EXCLUSIF AOF / Romain Boscher, GROUPAMA AM

27/09/2007 - 18:08 - Option Finance

(AOF) - 795 000 ventes de logements neufs ont été enregistrées aux Etats-Unis au mois d'août en rythme annuel, soit une baisse de -8,3%. Ce chiffre est inférieur à la prévision moyenne des économistes de 825 000 ventes. Romain Boscher, directeur de la Gestion Actions chez Groupama AM, a accepté de mettre ses chiffres en perspectives pour AOF.

L'AGENCE OPTION FINANCE: Comment analysez-vous le nouveau recul des ventes de logements neufs aux Etats-Unis?

Romain Boscher

 : Avec 85 000 ventes de logements neufs de moins en août, nous sommes aujourd'hui au niveau le plus bas depuis deux ans. Nous avions atteint un plus haut dans le courant de l'été 2005 avec 1,4 million de transactions, ce qui signifie que le marché a chuté de 44% depuis.
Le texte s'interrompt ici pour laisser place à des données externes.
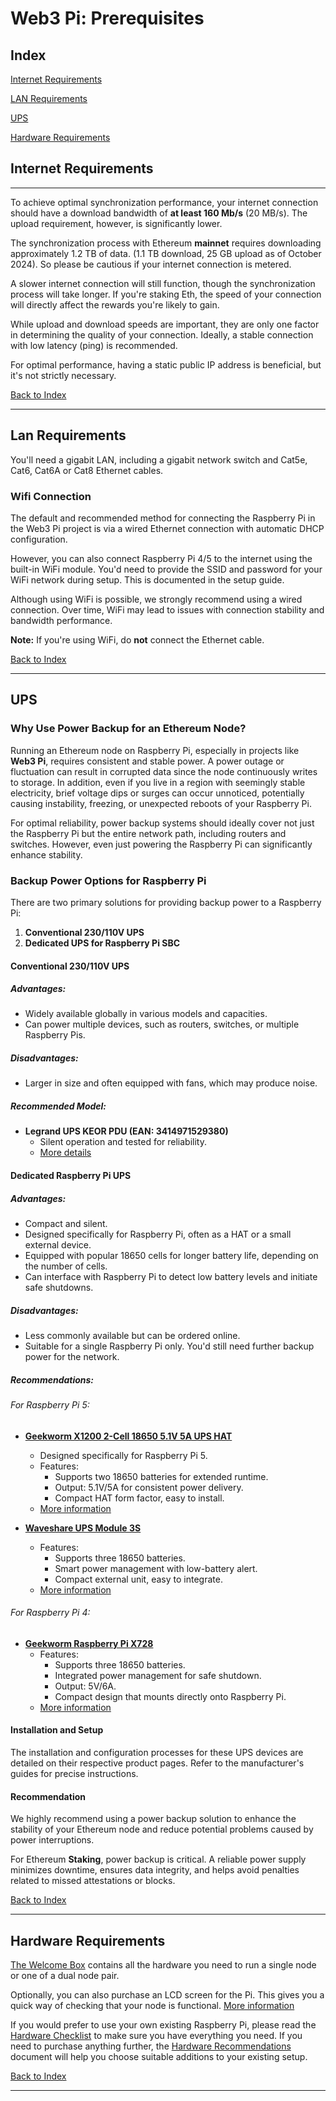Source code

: # Web3 Pi: Prerequisites

## Index

[Internet Requirements](#internet-requirements)

[LAN Requirements](#lan-requirements)

[UPS](#ups)

[Hardware Requirements](#hardware-requirements)

## Internet Requirements

---

To achieve optimal synchronization performance, your internet connection should have a download bandwidth of **at least 160 Mb/s** (20 MB/s). The upload requirement, however, is significantly lower.  

The synchronization process with Ethereum **mainnet** requires downloading approximately 1.2 TB of data.  (1.1 TB download, 25 GB upload as of October 2024). So please be cautious if your internet connection is metered.  

A slower internet connection will still function, though the synchronization process will take longer.  If you're staking Eth, the speed of your connection will directly affect the rewards you're likely to gain.

While upload and download speeds are important, they are only one factor in determining the quality of your connection. Ideally, a stable connection with low latency (ping) is recommended.  

For optimal performance, having a static public IP address is beneficial, but it's not strictly necessary.

[Back to Index](#index)

---

## Lan Requirements

You'll need a gigabit LAN, including a gigabit network switch and  Cat5e, Cat6, Cat6A or Cat8 Ethernet cables.

### Wifi Connection

The default and recommended method for connecting the Raspberry Pi in the Web3 Pi project is via a wired Ethernet connection with automatic DHCP configuration.

However, you can also connect Raspberry Pi 4/5 to the internet using the built-in WiFi module. You'd need to provide the SSID and password for your WiFi network during setup. This is documented in the setup guide.

Although using WiFi is possible, we strongly recommend using a wired connection. Over time, WiFi may lead to issues with connection stability and bandwidth performance.

**Note:** If you're using WiFi, do **not** connect the Ethernet cable.

[Back to Index](#index)

---

## UPS

### Why Use Power Backup for an Ethereum Node?

Running an Ethereum node on Raspberry Pi, especially in projects like **Web3 Pi**, requires consistent and stable power. A power outage or fluctuation can result in corrupted data since the node continuously writes to storage. In addition, even if you live in a region with seemingly stable electricity, brief voltage dips or surges can occur unnoticed, potentially causing instability, freezing, or unexpected reboots of your Raspberry Pi.

For optimal reliability, power backup systems should ideally cover not just the Raspberry Pi but the entire network path, including routers and switches. However, even just powering the Raspberry Pi can significantly enhance stability.

### Backup Power Options for Raspberry Pi

There are two primary solutions for providing backup power to a Raspberry Pi:

1. **Conventional 230/110V UPS**
2. **Dedicated UPS for Raspberry Pi SBC**

#### Conventional 230/110V UPS

##### Advantages:

- Widely available globally in various models and capacities.
- Can power multiple devices, such as routers, switches, or multiple Raspberry Pis.

##### Disadvantages:

- Larger in size and often equipped with fans, which may produce noise.

##### Recommended Model:

- **Legrand UPS KEOR PDU (EAN: 3414971529380)**
  - Silent operation and tested for reliability.
  - [More details](https://www.legrand.pl/pl/e-katalog/produkty/ups-keor-pdu-fr8xfr-mont-rack-310330)

#### Dedicated Raspberry Pi UPS

##### Advantages:

- Compact and silent.
- Designed specifically for Raspberry Pi, often as a HAT or a small external device.
- Equipped with popular 18650 cells for longer battery life, depending on the number of cells.
- Can interface with Raspberry Pi to detect low battery levels and initiate safe shutdowns.

##### Disadvantages:

- Less commonly available but can be ordered online.
- Suitable for a single Raspberry Pi only. You'd still need further backup power for the network.

##### Recommendations:

###### For Raspberry Pi 5:

- **[Geekworm X1200 2-Cell 18650 5.1V 5A UPS HAT](https://geekworm.com/products/x1200)**
  
  - Designed specifically for Raspberry Pi 5.
  - Features:
    - Supports two 18650 batteries for extended runtime.
    - Output: 5.1V/5A for consistent power delivery.
    - Compact HAT form factor, easy to install.
  - [More information](https://geekworm.com/products/x1200)

- **[Waveshare UPS Module 3S](https://www.waveshare.com/ups-module-3s.htm?sku=25603)**
  
  - Features:
    - Supports three 18650 batteries.
    - Smart power management with low-battery alert.
    - Compact external unit, easy to integrate.
  - [More information](https://www.waveshare.com/ups-module-3s.htm?sku=25603)

###### For Raspberry Pi 4:

- **[Geekworm Raspberry Pi X728](https://geekworm.com/products/x728)**
  - Features:
    - Supports three 18650 batteries.
    - Integrated power management for safe shutdown.
    - Output: 5V/6A.
    - Compact design that mounts directly onto Raspberry Pi.
  - [More information](https://geekworm.com/products/x728)

#### Installation and Setup

The installation and configuration processes for these UPS devices are detailed on their respective product pages. Refer to the manufacturer's guides for precise instructions.

#### Recommendation

We highly recommend using a power backup solution to enhance the stability of your Ethereum node and reduce potential problems caused by power interruptions.

For Ethereum **Staking**, power backup is critical. A reliable power supply minimizes downtime, ensures data integrity, and helps avoid penalties related to missed attestations or blocks.

[Back to Index](#index)

---

## Hardware Requirements

[The Welcome Box](./welcome-box.md) contains all the hardware you need to run a single node or one of a dual node pair.

Optionally, you can also purchase an LCD screen for the Pi. This gives you a quick way of checking that your node is functional. [More information](./lcd-screen.md)

If you would prefer to use your own existing Raspberry Pi, please read the [Hardware Checklist](./hardware-checklist.md) to make sure you have everything you need. If you need to purchase anything further, the [Hardware Recommendations](./hardware-recommendations.md) document will help you choose suitable additions to your existing setup.

[Back to Index](#index)

---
Il faut remonter plus de dix ans en arrière (1996) pour trouver un chiffre équivalent à celui d'aujourd'hui. La crise est donc confirmée et elle se poursuit, mais ce n'est pas surprenant. Plusieurs facteurs ont provoqué ce recul, à commencer par les taux de financement de prêts des ménages qui se tendent un petit peu puisqu'ils intègrent à la fois une prime de risque plus importante et les graves difficultés rencontrées par les prêteurs encore vaillants pour se refinancer. L'autre problème concerne la disparition du marché du subprime. Un huitième des acheteurs potentiels qui se situent dans l'extrémité basse en sont exclus. A l'autre extrémité, les prêts d'un montant élevé dit "Jumbo" peinent également à se concrétiser. Dans le coeur du marché, les Américains moyens sont frappés par une crise de confiance qui les incite à reporter leurs achats. On ne connaît pas la proportion de transactions annulées ou différées, mais le marché immobilier doit faire face à un cumul de toutes ces situations. Rappelons que dans le marché du neuf, l'ajustement est plus sévère, car il sert de variable d'ajustement et les stocks doivent être écoulés à tout prix. Pour les logements existants, qui représentent plus de 80% des transactions, les propriétaires peuvent toujours retarder leur vente et lisser ainsi la pression vendeuse.

AOF :Quand peut-on espérer une sortie de crise ?

Romain Boscher

 : Il faut s'attendre à ce que la crise immobilière aux Etats-Unis soit comme à l'accoutumée dans pareille configuration de purge d'excès, relativement longue, de l'ordre de 3 ans. Les situations les plus dramatiques concernent les Etats industriels qui n'avaient que très peu goûté à la hausse et qui enregistrent de surcroît les plus fortes baisses, comme le Michigan par exemple. Ceux qui ont fait l'objet de fortes spéculations, Floride et Californie en tête, sont également particulièrement touchés mais cela est plus "normal". Sauf à patienter pendant trois longues années, les marchés devront donc plutôt espérer respirer une fois la crise de confiance évacuée. Cela nécessite un inventaire exhaustif des risques et des pertes engrangés par la multitude d'acteurs concernés par cette perte de valeur immobilière. La bonne nouvelle est que ce risque, colossal, sera mieux absorbé car très disséminé, la mauvaise est qu'il nous faudra des mois avant de retrouver tous les porteurs du risque et de disposer d'un clair état des lieux, préalable indispensable à une normalisation. Propos recueillis par Marie-Laure Hardy.